Увы, он счастия не ищет
И не от счастия бежит…
И разве есть в мире такая буря, которая дала бы покой этой мятежной душе? этой беспокойной жизни?»[187]
В последние годы после юбилея я играл немного. Два месяца в ленинградском театре «Пассаж»[188], поездка с той же труппой в Кронштадт и в ближайшие окрестности, изредка выступления в московских районных рабочих театрах и концертах. Как народный артист, я получал пенсию. Свободное время отдавал чтению и наброскам своих «воспоминаний»[189].
По временам у меня появлялись страшные головные боли с обеих сторон головы, иногда такие сильные, что доводили до обморочного состояния. Я терял постепенно интеллект, координированность. В это время очень расположенный ко мне, бывший тогда председателем Рабиса, Ю. М. Славинский, узнав о том, что я болен болезнью Освальда — моего мучительного героя, устроил меня в Сокольническую лечебницу. Это уже была расплата не за «грехи отцов», а за собственную свободную и буйную жизнь.
Я пролежал в лечебнице около семи месяцев и спасся чудом, благодаря новому способу лечения — малярийной прививке[190].
Прививку, благодаря моему крепкому организму и здоровому сердцу, я перенес хорошо и спасся от страшного конца — полной потери интеллекта.
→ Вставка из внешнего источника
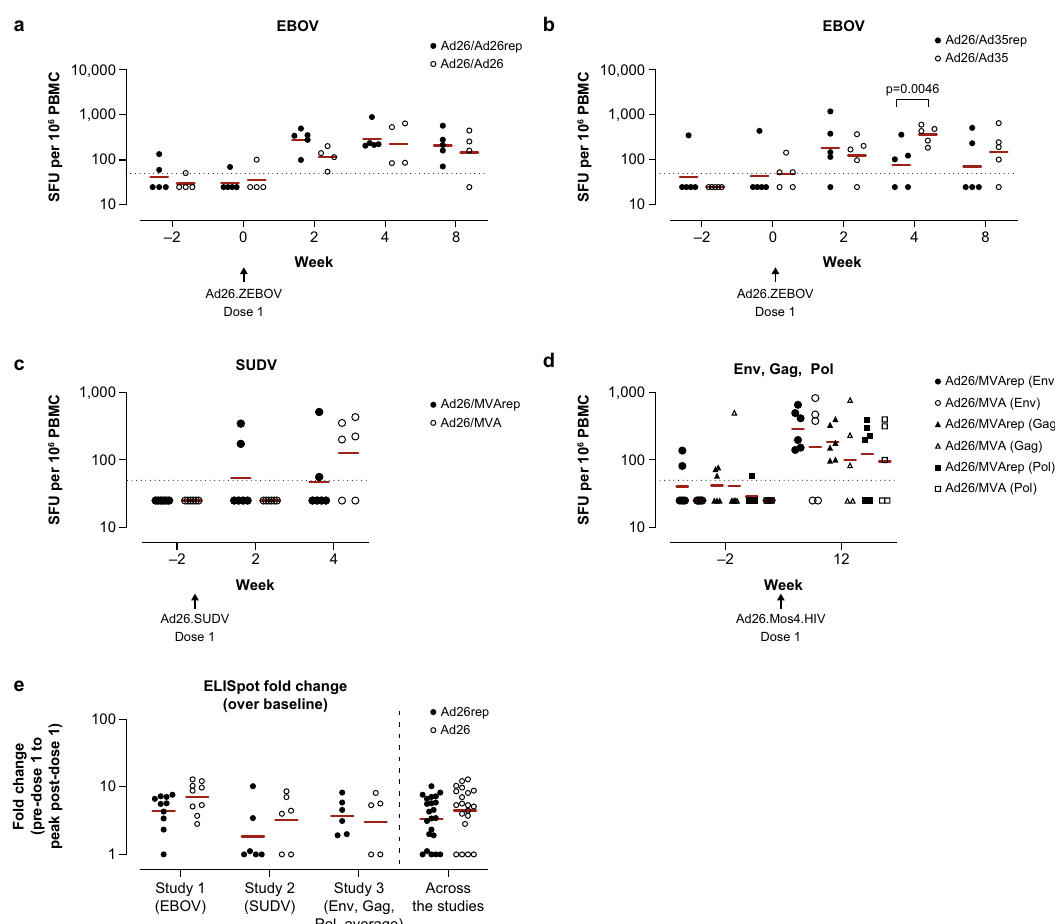
Fig. 3 Ad26 vaccine – elicited vector-immunity has minor impact on cellular immune responses induced by a fi rst dose of the B-series Ad26 vaccines in cynomolgus macaques. IFN γ ELISpot responses in PBMC ( a – d ) were determined after stimulation with pools of 15-mer peptides overlapping by 11 amino acids, covering the protein sequence of EBOV GP (EBOV) ( a , b ); SUDV GP (SUDV) ( c ); and Env, Gag, and Pol ( d ). Shown are background-subtracted values per animal of animals receiving Ad26 regimen encoding EBOV GP ( a , b ), regimen encoding SUDV GP ( c ), and regimen encoding Mos4.HIV ( d ). Animals that received an Ad26 vaccine during the A-series are annotated as Ad26/Ad26rep ( a ), Ad26/Ad35rep ( b ), and Ad26/MVArep ( c , d ). In a – d , the dotted line represents the assay threshold of 50 SFU/10 6 PBMC. Red bars depict geometric group means. In ( e ), the fold-change in IFN γ SFU/10 6 PBMCs is depicted and corresponds to the change in response comparing pre – dose 1 to peak response post – dose 1 per animal. Ad26rep refers to animals vaccinated in the A-series, and Ad26 to animals that were not vaccinated during the A-series. The red horizonal line is the geometric mean. For all 3 studies, the baseline (pre – dose 1) was de fi ned as the time point just prior to dosing (studies 1 – 3, week – 2). Pairwise comparison of the difference between pre-exposed animals and unexposed animals per time point was performed for data in ( a – d ), summarized in Supplementary Table 1. An ANOVA was performed over the fold- changes per study and across the 3 studies over the data shown in ( e ), summarized in Supplementary Table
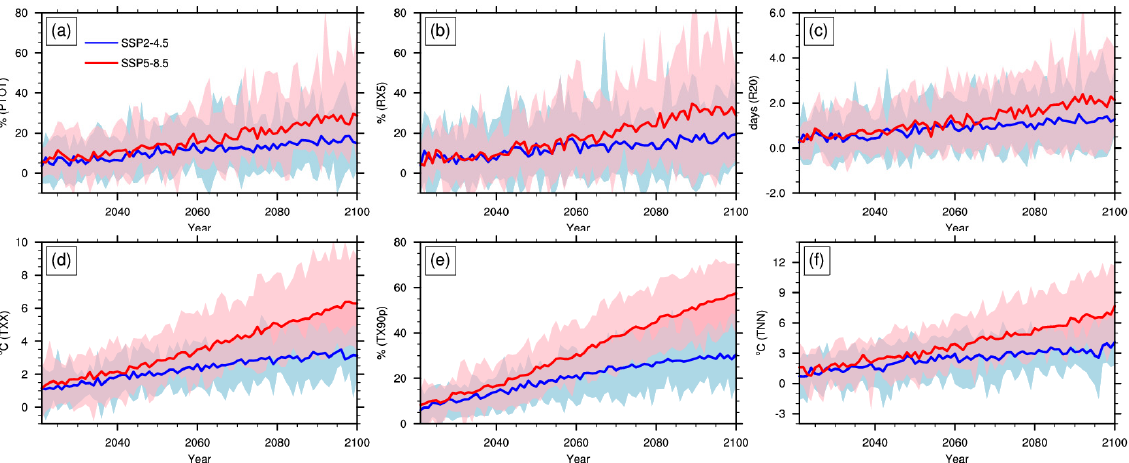
Figure 4. Projected changes in extreme climate indices of PTOT ( a ), RX5 ( b ), R20 ( c ), TXX ( d ), TX90P ( e ) and TNN ( f ) over China from 2021 to 2100 relative to baseline (1995–2014) based on downscaled dataset under scenarios SSP2-4.5 (blue) and SSP5-8.5 (pink) (shaded area represents for the range within maximum and minimum of the 13 models; lines are the multi-model ensemble means).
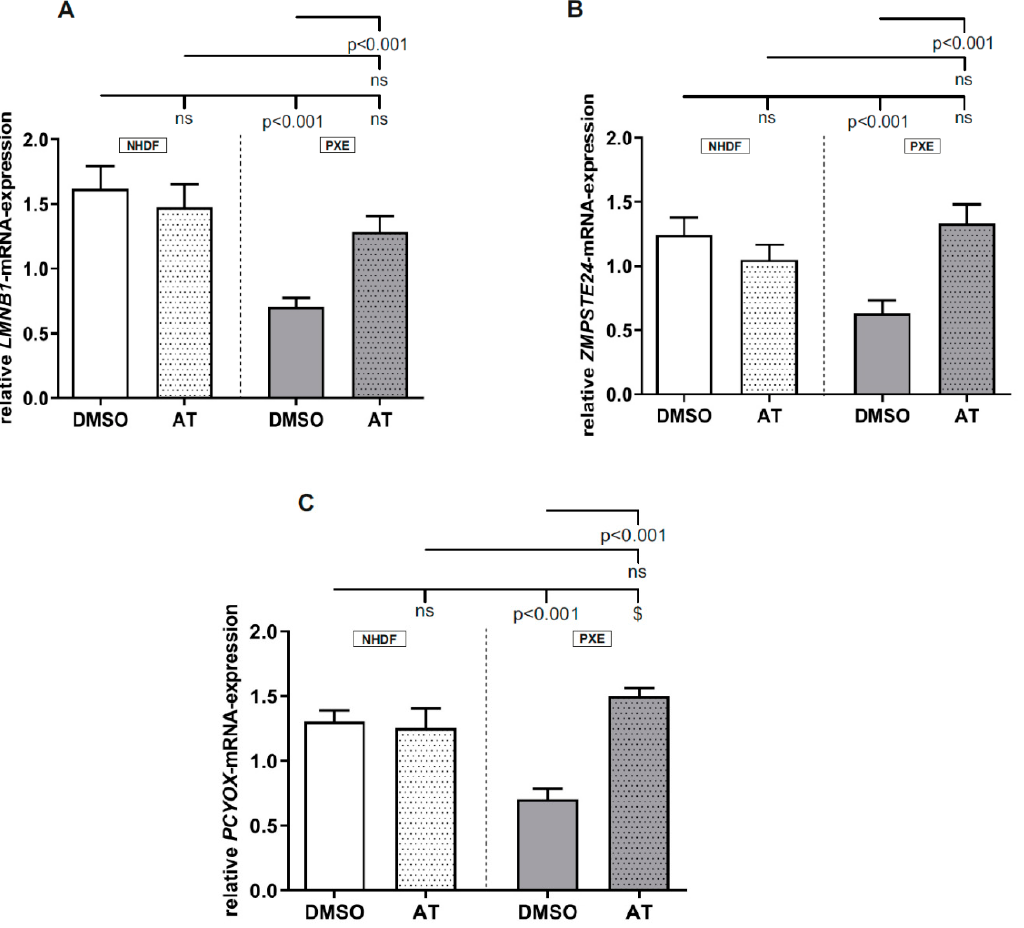
Figure 2. Relative LMNB1 , ZMPSTE24 and PCYOX mRNA expression of PXE fibroblasts and NHDFs. Fibroblasts were cultivated for 72 h in 10% LPDS medium or medium with 10% LPDS and 20 µ M AT. ( A ) Relative LMNB1 mRNA expression PXE fibroblasts (gray, n = 3) and NHDFs (white, n = 3). ( B ) Relative ZMPSTE24 mRNA expression of PXE fibroblasts (gray, n = 3) and NHDFs (white, n = 3). ( C ) Relative PCYOX mRNA expression of PXE fibroblasts (gray, n = 3) and NHDFs (white, n = 3). n =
В санатории я сильно тосковал. Во время бессонницы, почти постоянной, меня окружали бледные призраки, а во время редкого сна посещали лихорадочные кошмары, переполняя меня всякими ужасами. Иногда являлся ко мне мой покойный отец, держа в руках «Евангелие» и «Гамлета», кивая мне головой, он таинственно что-то шептал. Долго я с напряжением прислушивался, и, наконец, мне ясно и прямо представилось, что он меня каким-то заклятием заставляет опять работать над Гамлетом. Я от тоски из санатории два раза удирал через забор в Москву. Первый раз меня обманом увезли назад, сказав, что за мной приехал автомобиль Н. А. Семашко, к которому я восемь раз звонил по телефону из санатории, чтобы он меня велел выпустить из санатории и чтобы с ним посоветоваться о способе омоложения профессора Воронова.
Второй раз я уже крепко удрал по задуманному по бессонным ночам плану. В Москве сейчас же стал хлопотать о спектакле в один из понедельников, но санаторские доктора разрешили играть только одноактные отрывки. Десятого декабря я сыграл в театре Корша «Исповедь горячего сердца» из «Братьев Карамазовых» Достоевского и водевиль «Невпопад»[191]. Доктора мои смотрели спектакль, и, увидав, как я в начале монолога Дмитрия сидел верхом на заборе, смеясь говорили мне: «Вот вы от кого перелезать-то выучились». Поздравили меня с победой над болезнью и дальнейшие спектакли разрешили играть целиком.
Доктора-то разрешили, а вот мой «жестокий» репертуар оказался не по времени, и я опять остался безработным. Сижу со своей семьей, состоящей из жены и двух маленьких, моих любимых девочек: Любочки и Наденьки; среди нас находится наш общий любимец — серенький, с красным ожерельем вокруг шейки и с розовенькими перышками на крылышках и около ножек, с красным хвостом, попугай Жако, очень смышленый и говорящий много слов. Особенно он любит повторять, — как будто отвечая на мои мысли: «Ничего!.. ничего!..» Я сижу в этой милой мне компании и по-прежнему мечтаю о новых исканиях…
Павел Николаевич Орлов (1869 – 1932), взявший себе сценическое имя Орленев, искал свой путь в искусстве, блуждая и спотыкаясь. Падал, подымался и снова шел, снова искал. Найденное принадлежало ему одному, но бывало велико и значительно для многих людей его поколения. Первые слова похвалы семнадцатилетний Орленев, тогда еще просто Орлов, услыхал от Островского. Это было весной 1886 года, за несколько месяцев до кончины писателя. В экзаменационном спектакле драматических курсов при московском Малом театре юноша сыграл характерную роль Капитоши в комедии Пальма «Наш друг Неклюжев». Островский отметил в протоколе испытаний 10 марта, что «с хорошими задатками» оказался «очень молодой артист Орлов в роли Капитоши». Это первый дошедший до нас отзыв о будущем актере Орленеве. Ранняя проба сил примечательна и еще в одном отношении. Роль Неклюжева в том же ученическом спектакле первоначально должен был играть двадцатитрехлетний Константин Алексеев — будущий Станиславский, принятый вместе с Орловым, но вскоре покинувший курсы.